Second Grade Science
Investigation and Experimentation
  1. Scientific progress is made by asking meaningful questions and conducting careful investigations. As a basis for understanding this concept and addressing the content in the other three strands, students should develop their own questions and perform investigations. Students will: 
    1. Make predictions based on observed patterns and not random guessing. 
    2. Measure length, weight, temperature, and liquid volume with appropriate tools and express those measurements in standard metric system units. 
    3. Compare and sort common objects according to two or more physical attributes (e. g., color, shape, texture, size, weight). 
    4. Write or draw descriptions of a sequence of steps, events, and observations. 
    5. Construct bar graphs to record data, using appropriately labeled axes. 
    6. Use magnifiers or microscopes to observe and draw descriptions of small objects or small features of objects. 
    7. Follow oral instructions for a scientific investigation.

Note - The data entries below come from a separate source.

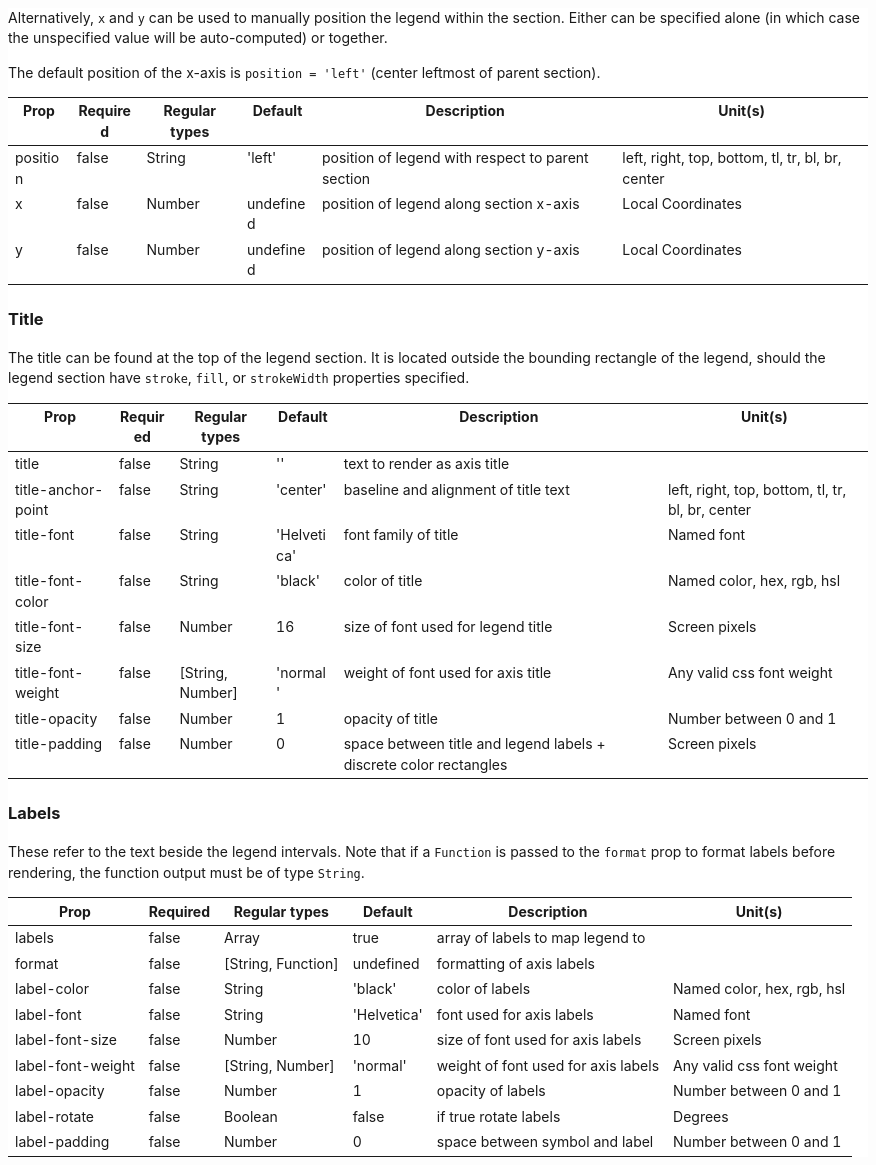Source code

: Alternatively, `x` and `y` can be used to manually position the legend within the section. Either can be specified alone (in which case the unspecified value will be auto-computed) or together.

The default position of the x-axis is `position = 'left'` (center leftmost of parent section).

| Prop | Required | Regular types    | Default   | Description                             | Unit(s)                |
| ---- | -------- | ---------------- | --------- | --------------------------------------- | ---------------------- |
| position| false    | String | 'left'       | position of legend with respect to parent section                      | left, right, top, bottom, tl, tr, bl, br, center |
| x    | false    | Number         | undefined | position of legend along section x-axis                      | Local Coordinates      |
| y    | false    | Number         | undefined | position of legend along section y-axis                         | Local Coordinates      |

### Title

The title can be found at the top of the legend section. It is located outside the bounding rectangle of the legend, should the legend section have `stroke`, `fill`, or `strokeWidth` properties specified.

| Prop            | Required | Regular types    | Default     | Description                             | Unit(s)                    |
| --------------- | -------- | ---------------- | ----------- | --------------------------------------- | -------------------------- |
| title           | false    | String         | ''          | text to render as axis title            |                           |
| title-anchor-point | false    | String         | 'center'    | baseline and alignment of title text    | left, right, top, bottom, tl, tr, bl, br, center                          |
| title-font     | false    | String         | 'Helvetica'     | font family of title                          | Named font |
| title-font-color      | false    | String         | 'black'     | color of title                          | Named color, hex, rgb, hsl |
| title-font-size   | false    | Number         | 16          | size of font used for legend title        | Screen pixels              |
| title-font-weight | false    | [String, Number] | 'normal'    | weight of font used for axis title      | Any valid css font weight  |
| title-opacity    | false    | Number         | 1           | opacity of title                        | Number between 0 and 1     |
| title-padding    | false    | Number         | 0           | space between title and legend labels + discrete color rectangles                      | Screen pixels     |

### Labels

These refer to the text beside the legend intervals. Note that if a `Function` is passed to the `format` prop to format labels before rendering, the function output must be of type `String`.

| Prop           | Required | Regular types      | Default     | Description                             | Unit(s)                    |
| -------------- | -------- | ------------------ | ----------- | --------------------------------------- | -------------------------- |
| labels         | false    | Array          | true        | array of labels to map legend to                   |                            |
| format         | false    | [String, Function] | undefined   | formatting of axis labels               |                            |
| label-color     | false    | String           | 'black'     | color of labels                         | Named color, hex, rgb, hsl |
| label-font      | false    | String           | 'Helvetica' | font used for axis labels               | Named font                 |
| label-font-size  | false    | Number           | 10          | size of font used for axis labels       | Screen pixels              |
| label-font-weight| false    | [String, Number]   | 'normal'    | weight of font used for axis labels     | Any valid css font weight  |
| label-opacity   | false    | Number           | 1           | opacity of labels                       | Number between 0 and 1     |
| label-rotate    | false    | Boolean          | false       | if true rotate labels                   | Degrees                   |
| label-padding    | false    | Number        | 0        | space between symbol and label | Number between 0 and 1 |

Activity: Using close observation with magnifiers or microscopes, draw or paint observations of one of the fruits or vegetables from the farmer’s market. Students should notice patterns, textures, colors and details. Make sure students fill the paper with a large illustration of their close-up observations. Extend this activity by having students compare their observations of one type of produce with another. For example, find the differences and similarities of a peach and a nectarine, or a strawberry and a blackberry. Students might compare number and size of seeds, overall size, shapes, texture, color, weight, symmetrical features.